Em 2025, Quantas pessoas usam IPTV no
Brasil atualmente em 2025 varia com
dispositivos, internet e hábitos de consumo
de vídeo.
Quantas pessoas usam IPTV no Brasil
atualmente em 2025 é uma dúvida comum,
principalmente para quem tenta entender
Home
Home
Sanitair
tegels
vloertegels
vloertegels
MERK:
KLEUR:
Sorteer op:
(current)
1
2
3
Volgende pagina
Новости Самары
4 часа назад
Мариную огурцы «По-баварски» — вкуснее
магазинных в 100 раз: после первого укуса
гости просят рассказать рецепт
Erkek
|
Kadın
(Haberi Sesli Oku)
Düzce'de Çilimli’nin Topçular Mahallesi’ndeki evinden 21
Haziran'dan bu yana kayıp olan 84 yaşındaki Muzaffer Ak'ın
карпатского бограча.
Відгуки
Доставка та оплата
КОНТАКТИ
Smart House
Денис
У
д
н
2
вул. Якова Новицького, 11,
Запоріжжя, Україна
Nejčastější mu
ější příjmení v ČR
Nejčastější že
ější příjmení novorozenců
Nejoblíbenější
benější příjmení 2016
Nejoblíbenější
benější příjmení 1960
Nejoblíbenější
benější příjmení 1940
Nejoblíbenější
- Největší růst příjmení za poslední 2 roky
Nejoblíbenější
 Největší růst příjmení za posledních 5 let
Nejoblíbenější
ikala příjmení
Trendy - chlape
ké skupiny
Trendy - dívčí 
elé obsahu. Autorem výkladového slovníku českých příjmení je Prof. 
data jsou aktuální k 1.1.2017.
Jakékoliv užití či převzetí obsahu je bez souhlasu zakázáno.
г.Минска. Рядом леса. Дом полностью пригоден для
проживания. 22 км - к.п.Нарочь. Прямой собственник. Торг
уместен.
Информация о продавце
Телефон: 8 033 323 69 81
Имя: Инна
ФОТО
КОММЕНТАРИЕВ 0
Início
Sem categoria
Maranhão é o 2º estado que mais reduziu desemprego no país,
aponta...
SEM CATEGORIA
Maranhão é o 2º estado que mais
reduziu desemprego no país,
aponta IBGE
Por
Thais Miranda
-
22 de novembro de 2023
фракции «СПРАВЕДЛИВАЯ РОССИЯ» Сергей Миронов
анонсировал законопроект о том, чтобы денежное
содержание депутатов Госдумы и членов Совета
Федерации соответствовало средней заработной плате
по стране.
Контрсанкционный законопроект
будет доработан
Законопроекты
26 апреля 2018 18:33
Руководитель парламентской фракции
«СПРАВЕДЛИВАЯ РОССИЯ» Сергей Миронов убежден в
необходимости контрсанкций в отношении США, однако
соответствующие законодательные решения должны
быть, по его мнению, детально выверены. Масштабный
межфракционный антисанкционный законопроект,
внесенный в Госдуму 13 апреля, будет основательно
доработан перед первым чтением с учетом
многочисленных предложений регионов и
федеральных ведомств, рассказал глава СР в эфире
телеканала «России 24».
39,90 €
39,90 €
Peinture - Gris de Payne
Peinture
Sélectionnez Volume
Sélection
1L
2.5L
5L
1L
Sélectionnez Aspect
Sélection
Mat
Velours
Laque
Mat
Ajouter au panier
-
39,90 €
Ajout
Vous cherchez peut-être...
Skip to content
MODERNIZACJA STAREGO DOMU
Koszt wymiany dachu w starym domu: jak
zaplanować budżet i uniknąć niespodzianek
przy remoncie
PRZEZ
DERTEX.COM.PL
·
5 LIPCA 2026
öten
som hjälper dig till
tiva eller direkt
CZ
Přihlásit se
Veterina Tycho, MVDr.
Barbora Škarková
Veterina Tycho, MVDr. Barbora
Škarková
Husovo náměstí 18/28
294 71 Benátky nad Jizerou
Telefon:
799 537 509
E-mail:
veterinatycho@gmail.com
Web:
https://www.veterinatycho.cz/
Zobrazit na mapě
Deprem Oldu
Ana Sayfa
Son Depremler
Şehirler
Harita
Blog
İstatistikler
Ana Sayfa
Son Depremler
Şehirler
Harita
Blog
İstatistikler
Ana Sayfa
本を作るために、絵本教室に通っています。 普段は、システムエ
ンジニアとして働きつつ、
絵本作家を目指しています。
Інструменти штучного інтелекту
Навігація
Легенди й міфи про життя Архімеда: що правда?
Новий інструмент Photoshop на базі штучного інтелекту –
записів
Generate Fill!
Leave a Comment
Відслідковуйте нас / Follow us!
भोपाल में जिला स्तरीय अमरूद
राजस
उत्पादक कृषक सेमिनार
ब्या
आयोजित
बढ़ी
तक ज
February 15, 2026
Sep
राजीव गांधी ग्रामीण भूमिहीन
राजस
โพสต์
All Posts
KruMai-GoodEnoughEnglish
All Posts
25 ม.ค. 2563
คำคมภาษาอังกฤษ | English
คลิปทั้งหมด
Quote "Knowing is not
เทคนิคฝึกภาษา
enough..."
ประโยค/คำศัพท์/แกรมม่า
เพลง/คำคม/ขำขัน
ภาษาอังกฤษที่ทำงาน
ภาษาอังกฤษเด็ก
● ● ● ● ● ● ●
_THE PROBLEM_
Copy each line of the records that has "pessoas" in it.

_EXERCISE OUTPUT_
Em 2025, Quantas pessoas usam IPTV no
Quantas pessoas usam IPTV no Brasil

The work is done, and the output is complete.